No preambulo da maior Mesa de Páscoa, a realizar em Vila Praia de Âncora, fomos surpreendidos com a colocação de cruzes e panos roxos em ruas e varandas, recordando a paixão e martírio de Jesus.

Aparentemente, a iniciativa deve-se à Câmara de Caminha, que distribuiu algumas dezenas de cruzes negras que foram fixadas ao longo das ruas principais. Igualmente, panos roxos com cruzes estampadas, foram colocadas em varandas, engalanando a zona central da vila, assinalando a Quaresma, um período de reflexão que antecede a Páscoa, a mais importante festividade dos cristãos.

A Páscoa que é a festa da alegria, da ressurreição e da renovação, é recebida este ano, em Vila Praia de Âncora, de uma forma carregada e sombria. Embora compreenda a intenção, acho que o resultado é infeliz, originando um ambiente triste e deprimente no cenário daquela que vai ser a sala de visitas da maior Mesa da Páscoa de Portugal.

Se no ano passado foi excelente a ideia de distribuir ovos para os comerciantes os decorarem à sua vontade, estas cruzes não têm nada de criativo, nem de motivador ou moralizador de uma sociedade já deprimida pelos acontecimentos da política nacional protagonizados pelo Governo, sendo dispensadas quaisquer outras ajudas ou contributos.

Por outro lado, Vila Praia de Âncora não tem qualquer tradição pascal na ornamentação das ruas com símbolos religiosos, ao contrário de outras terras como Braga, cuja Semana Santa reúne multidões de turistas para assistirem às solenidades.

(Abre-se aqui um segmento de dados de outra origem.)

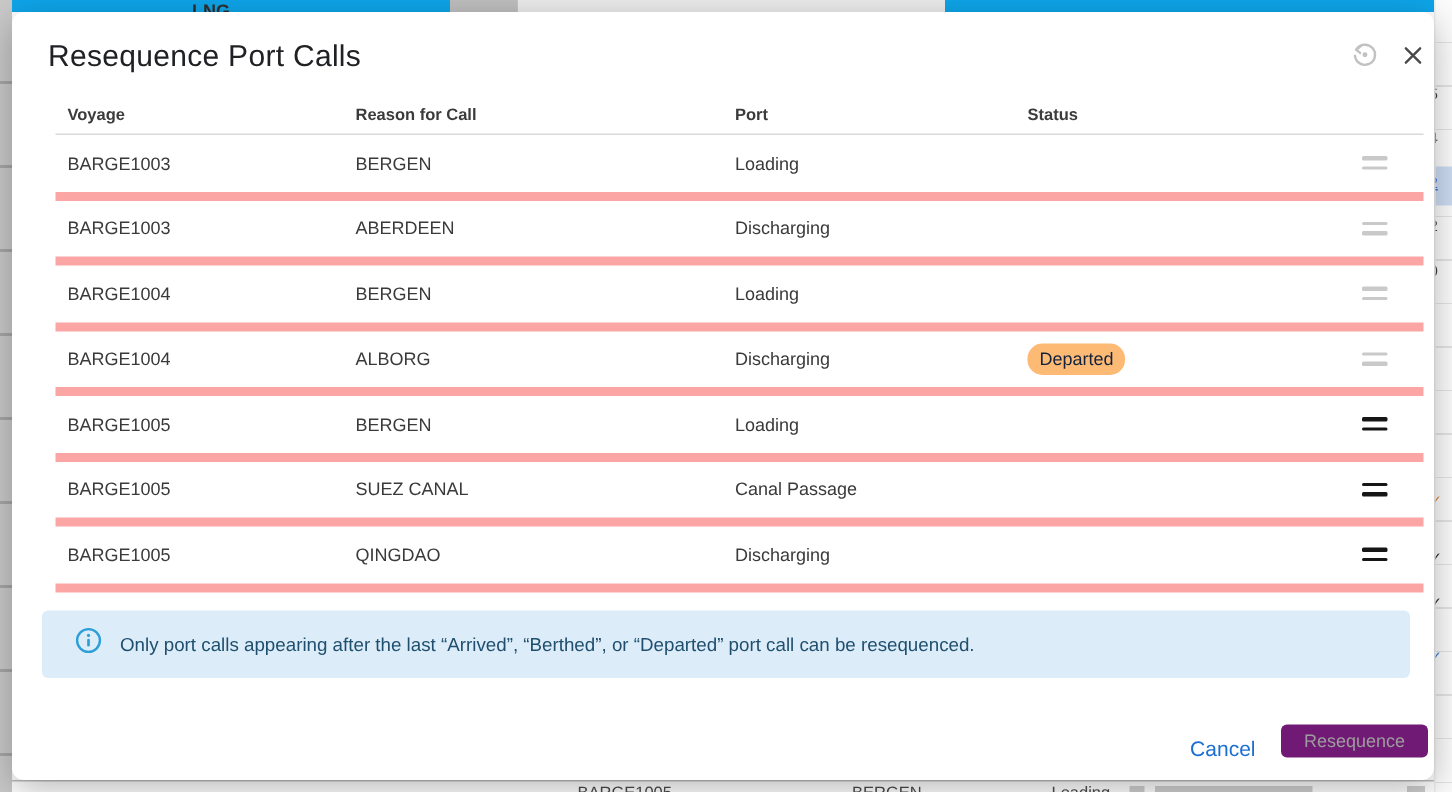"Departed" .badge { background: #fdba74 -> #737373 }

Ainda assim, parece-me desapropriado ser a Câmara Municipal a investir recursos financeiros e humanos nestes preparos, quando sabemos que não é função de uma autarquia imiscuir-se em áreas religiosas, como preconiza a Constituição da República, que salvaguarda a separação de poderes entre o Estado e a Igreja. Numa democracia plena, seria natural a Paróquia preparar a parte religiosa das festividades, enquanto a autarquia se encarregava da parte profana das mesmas, cada um fazendo aquilo que melhor sabe fazer.

Por isso, defendo que seria muito mais interessante uma decoração alegre e colorida à base de flores e outros símbolos Pascais, privilegiando a participação dos comerciantes, dos moradores e (principalmente) da comunidade escolar, na concepção e decoração das ruas.